───── Page text

L.A. Law is an American legal drama television series that ran for eight seasons on NBC, from September 15, 1986, to May 19, 1994.

Created by Steven Bochco and Terry Louise Fisher, it centers on the partners, associates and staff of a Los Angeles law firm. The show contains many of Bochco's trademark features, including an ensemble cast, large number of parallel storylines, social drama, and off-the-wall humor. It reflects the social and cultural ideologies that were occurring when the show was produced in the 1980s and early 1990s, and many of the cases featured on the show dealt with hot-button issues such as capital punishment, abortion, racism, homophobia, sexual harassment, HIV/AIDS, and domestic violence. The series often also reflects social tensions between the wealthy senior lawyer protagonists and their less well–paid junior staff.

In addition to its main cast, L.A. Law was also well known for featuring then–relatively unknown actors and actresses in guest starring roles, who later went on to greater success in film and television including Don Cheadle, Jeffrey Tambor, Kathy Bates, David Schwimmer, Jay O. Sanders, James Avery, Gates McFadden, Bryan Cranston, CCH Pounder, Kevin Spacey, Richard Schiff, Carrie-Anne Moss, William H. Macy, Stephen Root, Christian Slater, Steve Buscemi, and Lucy Liu. Several episodes of the show also included celebrities such as Vanna White, Buddy Hackett, and Mamie Van Doren appearing as themselves in cameo roles.

──────────
───── Given entries

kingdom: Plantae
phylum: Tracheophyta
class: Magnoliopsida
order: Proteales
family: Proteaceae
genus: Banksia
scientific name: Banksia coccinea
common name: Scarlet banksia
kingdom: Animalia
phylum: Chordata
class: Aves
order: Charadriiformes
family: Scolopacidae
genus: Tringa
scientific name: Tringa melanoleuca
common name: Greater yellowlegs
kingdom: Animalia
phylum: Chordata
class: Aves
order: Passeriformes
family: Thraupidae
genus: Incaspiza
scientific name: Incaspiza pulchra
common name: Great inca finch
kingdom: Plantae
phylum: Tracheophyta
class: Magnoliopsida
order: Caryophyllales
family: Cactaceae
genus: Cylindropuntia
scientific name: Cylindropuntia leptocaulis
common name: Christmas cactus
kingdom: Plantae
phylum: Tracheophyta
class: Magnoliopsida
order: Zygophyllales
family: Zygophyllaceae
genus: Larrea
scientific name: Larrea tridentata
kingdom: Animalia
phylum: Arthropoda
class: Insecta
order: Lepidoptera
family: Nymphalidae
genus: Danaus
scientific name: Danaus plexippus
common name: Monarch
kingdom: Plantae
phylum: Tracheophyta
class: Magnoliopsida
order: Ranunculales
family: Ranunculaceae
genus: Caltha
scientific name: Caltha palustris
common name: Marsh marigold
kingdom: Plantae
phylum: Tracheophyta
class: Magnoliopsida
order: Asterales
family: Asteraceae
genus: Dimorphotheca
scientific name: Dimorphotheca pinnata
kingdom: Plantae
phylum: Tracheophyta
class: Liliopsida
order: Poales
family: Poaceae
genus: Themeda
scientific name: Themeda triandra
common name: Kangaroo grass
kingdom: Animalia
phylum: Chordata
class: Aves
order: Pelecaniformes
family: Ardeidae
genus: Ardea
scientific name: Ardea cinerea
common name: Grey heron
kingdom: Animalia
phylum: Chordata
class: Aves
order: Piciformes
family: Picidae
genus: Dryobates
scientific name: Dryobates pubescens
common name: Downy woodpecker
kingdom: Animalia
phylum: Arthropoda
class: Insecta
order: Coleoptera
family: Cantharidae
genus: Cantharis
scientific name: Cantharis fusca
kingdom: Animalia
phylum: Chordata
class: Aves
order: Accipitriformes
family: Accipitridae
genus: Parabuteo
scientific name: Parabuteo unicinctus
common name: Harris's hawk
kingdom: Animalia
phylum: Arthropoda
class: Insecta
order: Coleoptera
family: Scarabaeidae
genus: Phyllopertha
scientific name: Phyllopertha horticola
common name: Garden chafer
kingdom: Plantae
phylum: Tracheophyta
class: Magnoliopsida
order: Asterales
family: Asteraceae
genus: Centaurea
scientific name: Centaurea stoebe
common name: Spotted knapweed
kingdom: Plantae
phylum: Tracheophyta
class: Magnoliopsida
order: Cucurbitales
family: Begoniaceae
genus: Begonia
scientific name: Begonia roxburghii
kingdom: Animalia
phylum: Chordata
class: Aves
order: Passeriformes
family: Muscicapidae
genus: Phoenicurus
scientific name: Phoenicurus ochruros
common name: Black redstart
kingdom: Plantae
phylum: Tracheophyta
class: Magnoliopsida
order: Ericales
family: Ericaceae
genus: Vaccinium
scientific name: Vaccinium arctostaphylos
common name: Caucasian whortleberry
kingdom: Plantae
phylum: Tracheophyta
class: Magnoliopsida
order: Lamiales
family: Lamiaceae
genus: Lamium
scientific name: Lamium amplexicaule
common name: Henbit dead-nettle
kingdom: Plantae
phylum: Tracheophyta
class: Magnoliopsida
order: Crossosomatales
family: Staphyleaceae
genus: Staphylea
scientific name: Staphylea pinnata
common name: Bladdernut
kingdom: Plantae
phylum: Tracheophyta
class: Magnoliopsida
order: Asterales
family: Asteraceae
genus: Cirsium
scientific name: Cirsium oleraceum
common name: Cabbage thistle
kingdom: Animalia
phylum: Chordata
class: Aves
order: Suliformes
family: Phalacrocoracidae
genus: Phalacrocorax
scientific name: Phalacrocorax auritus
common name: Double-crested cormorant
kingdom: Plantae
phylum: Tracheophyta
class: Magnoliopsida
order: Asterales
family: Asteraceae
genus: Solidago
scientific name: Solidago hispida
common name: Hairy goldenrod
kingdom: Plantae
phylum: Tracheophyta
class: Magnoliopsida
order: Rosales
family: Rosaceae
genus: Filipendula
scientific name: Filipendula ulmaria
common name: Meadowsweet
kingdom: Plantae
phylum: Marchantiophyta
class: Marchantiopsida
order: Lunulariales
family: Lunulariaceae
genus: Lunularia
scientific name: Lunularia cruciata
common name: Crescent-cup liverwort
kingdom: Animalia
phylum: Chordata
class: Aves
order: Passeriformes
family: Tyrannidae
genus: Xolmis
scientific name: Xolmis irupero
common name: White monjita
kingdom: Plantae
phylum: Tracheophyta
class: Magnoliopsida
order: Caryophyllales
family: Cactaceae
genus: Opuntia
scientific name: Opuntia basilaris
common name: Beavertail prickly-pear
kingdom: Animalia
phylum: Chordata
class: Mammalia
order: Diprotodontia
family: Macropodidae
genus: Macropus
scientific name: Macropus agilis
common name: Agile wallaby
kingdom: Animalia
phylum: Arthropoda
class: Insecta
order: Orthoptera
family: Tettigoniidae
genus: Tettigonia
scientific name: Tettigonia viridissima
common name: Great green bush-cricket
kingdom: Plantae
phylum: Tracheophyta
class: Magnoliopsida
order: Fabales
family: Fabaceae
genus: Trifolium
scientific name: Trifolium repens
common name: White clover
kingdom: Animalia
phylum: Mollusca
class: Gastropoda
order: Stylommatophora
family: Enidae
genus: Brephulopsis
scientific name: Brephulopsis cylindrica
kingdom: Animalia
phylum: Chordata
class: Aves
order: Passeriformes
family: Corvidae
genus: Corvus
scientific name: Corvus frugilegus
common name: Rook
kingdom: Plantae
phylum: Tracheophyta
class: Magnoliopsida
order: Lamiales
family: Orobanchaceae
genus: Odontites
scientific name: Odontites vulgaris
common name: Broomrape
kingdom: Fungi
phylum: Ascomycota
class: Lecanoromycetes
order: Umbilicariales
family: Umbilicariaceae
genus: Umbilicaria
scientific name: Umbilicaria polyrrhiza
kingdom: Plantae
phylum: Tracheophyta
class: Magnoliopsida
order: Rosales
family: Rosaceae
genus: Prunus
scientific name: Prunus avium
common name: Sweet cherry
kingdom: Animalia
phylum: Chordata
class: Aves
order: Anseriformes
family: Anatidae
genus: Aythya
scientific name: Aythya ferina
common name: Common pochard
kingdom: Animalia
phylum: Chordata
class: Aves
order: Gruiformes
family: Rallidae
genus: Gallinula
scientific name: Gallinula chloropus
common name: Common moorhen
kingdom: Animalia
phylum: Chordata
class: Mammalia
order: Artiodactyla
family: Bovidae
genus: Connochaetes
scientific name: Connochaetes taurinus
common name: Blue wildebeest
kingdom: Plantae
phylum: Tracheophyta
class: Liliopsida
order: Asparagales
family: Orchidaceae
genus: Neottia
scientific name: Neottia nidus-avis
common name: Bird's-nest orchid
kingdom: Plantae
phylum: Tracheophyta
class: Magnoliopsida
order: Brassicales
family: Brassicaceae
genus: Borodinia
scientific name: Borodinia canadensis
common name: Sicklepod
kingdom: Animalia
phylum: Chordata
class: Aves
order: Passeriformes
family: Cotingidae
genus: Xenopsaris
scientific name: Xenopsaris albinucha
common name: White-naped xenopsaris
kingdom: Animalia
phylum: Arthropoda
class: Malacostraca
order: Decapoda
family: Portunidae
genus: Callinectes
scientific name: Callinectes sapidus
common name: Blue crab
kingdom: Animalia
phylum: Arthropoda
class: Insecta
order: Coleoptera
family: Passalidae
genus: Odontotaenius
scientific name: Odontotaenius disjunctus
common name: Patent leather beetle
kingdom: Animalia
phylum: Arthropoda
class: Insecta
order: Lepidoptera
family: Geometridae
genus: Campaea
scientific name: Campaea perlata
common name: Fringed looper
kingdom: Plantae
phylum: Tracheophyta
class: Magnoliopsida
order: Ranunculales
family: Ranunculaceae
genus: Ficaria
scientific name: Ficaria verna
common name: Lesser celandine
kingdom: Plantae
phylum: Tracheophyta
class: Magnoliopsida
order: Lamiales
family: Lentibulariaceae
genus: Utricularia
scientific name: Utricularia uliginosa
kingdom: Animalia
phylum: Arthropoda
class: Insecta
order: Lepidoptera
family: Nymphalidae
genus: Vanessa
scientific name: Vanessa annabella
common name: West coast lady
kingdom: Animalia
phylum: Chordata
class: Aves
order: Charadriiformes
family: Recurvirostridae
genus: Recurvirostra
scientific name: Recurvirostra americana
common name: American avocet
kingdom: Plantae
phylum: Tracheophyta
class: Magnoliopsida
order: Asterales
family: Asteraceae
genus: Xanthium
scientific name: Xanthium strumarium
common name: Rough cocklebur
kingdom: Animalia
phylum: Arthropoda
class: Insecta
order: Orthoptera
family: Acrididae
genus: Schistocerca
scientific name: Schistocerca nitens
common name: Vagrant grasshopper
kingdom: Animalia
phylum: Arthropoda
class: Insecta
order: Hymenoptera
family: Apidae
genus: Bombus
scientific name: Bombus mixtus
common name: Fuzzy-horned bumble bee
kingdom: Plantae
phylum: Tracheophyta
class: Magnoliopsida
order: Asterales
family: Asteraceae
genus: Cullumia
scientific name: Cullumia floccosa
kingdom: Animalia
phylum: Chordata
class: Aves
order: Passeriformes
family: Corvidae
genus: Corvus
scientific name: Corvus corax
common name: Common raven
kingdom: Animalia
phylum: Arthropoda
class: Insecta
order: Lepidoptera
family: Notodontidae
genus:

──────────

> [Task brief]: Continue the page text on L.A. Law from the point where it stops.

> [Written response]:
The show was popular with audiences and critics, ranking in Nielsen Top 30 for its first 6 seasons and winning 15 Emmy Awards throughout its run, four of which were for Primetime Emmy Award for Outstanding Drama Series.

Synopsis
The series is set in and around the fictional Los Angeles–based law firm McKenzie, Brackman, Chaney and Kuzak (later McKenzie, Brackman, Chaney, Kuzak, and Becker) and featured attorneys at the firm and various members of the support staff. The exteriors for the law firm were shot at the FourFortyFour South Flower building in downtown Los Angeles, which was known as the 444 Flower Building at the time. The opening credits sequence of every episode began with a close-up of a car trunk being slammed shut revealing a personalized license plate reading "LA LAW". For the first seven seasons, the model car used was a Jaguar XJ Series III; for the 8th and final season, the Jaguar was replaced with a 1993 Bentley Continental R. Both cars carried registration stickers indicating the year in which each season began. Two different musical openings for the show's theme were used: a saxophone riff  for episodes that were lighter in tone; and an ominous synthesizer chord, for more serious storylines.

Cast and characters

Cast timeline

Cast notes

Main characters
 Harry Hamlin as Michael Kuzak, partner (1986–91; seasons 1–5, reunion)
 Corbin Bernsen as Arnold "Arnie" Becker, partner (1986–94; seasons 1–8, reunion)
 Jill Eikenberry as Ann Kelsey, associate, partner (1986–94; seasons 1–8, reunion)
 Alan Rachins as Douglas Brackman, Jr., managing partner, interim senior partner (1986–94; seasons 1–8, reunion)
 Michele Greene as Abby Perkins, associate (1986–91; seasons 1–5, reunion)
 Jimmy Smits as Victor Sifuentes, associate (1986–91, 1992; seasons 1–5, guest season 6)
 Michael Tucker as Stuart Markowitz, associate, partner (1986–94; seasons 1–8, reunion)
 Susan Ruttan as Roxanne Melman, secretary, office administrator (1986–93; seasons 1–7, reunion, guest season 8)
 Richard Dysart as Leland McKenzie, senior partner (1986–94; seasons 1–8, reunion)
 Susan Dey as Grace van Owen, deputy district attorney, superior court judge, partner (1986–92; seasons 1–6, reunion)
 Blair Underwood as Jonathan Rollins, associate, partner (1987–94; seasons 2–8)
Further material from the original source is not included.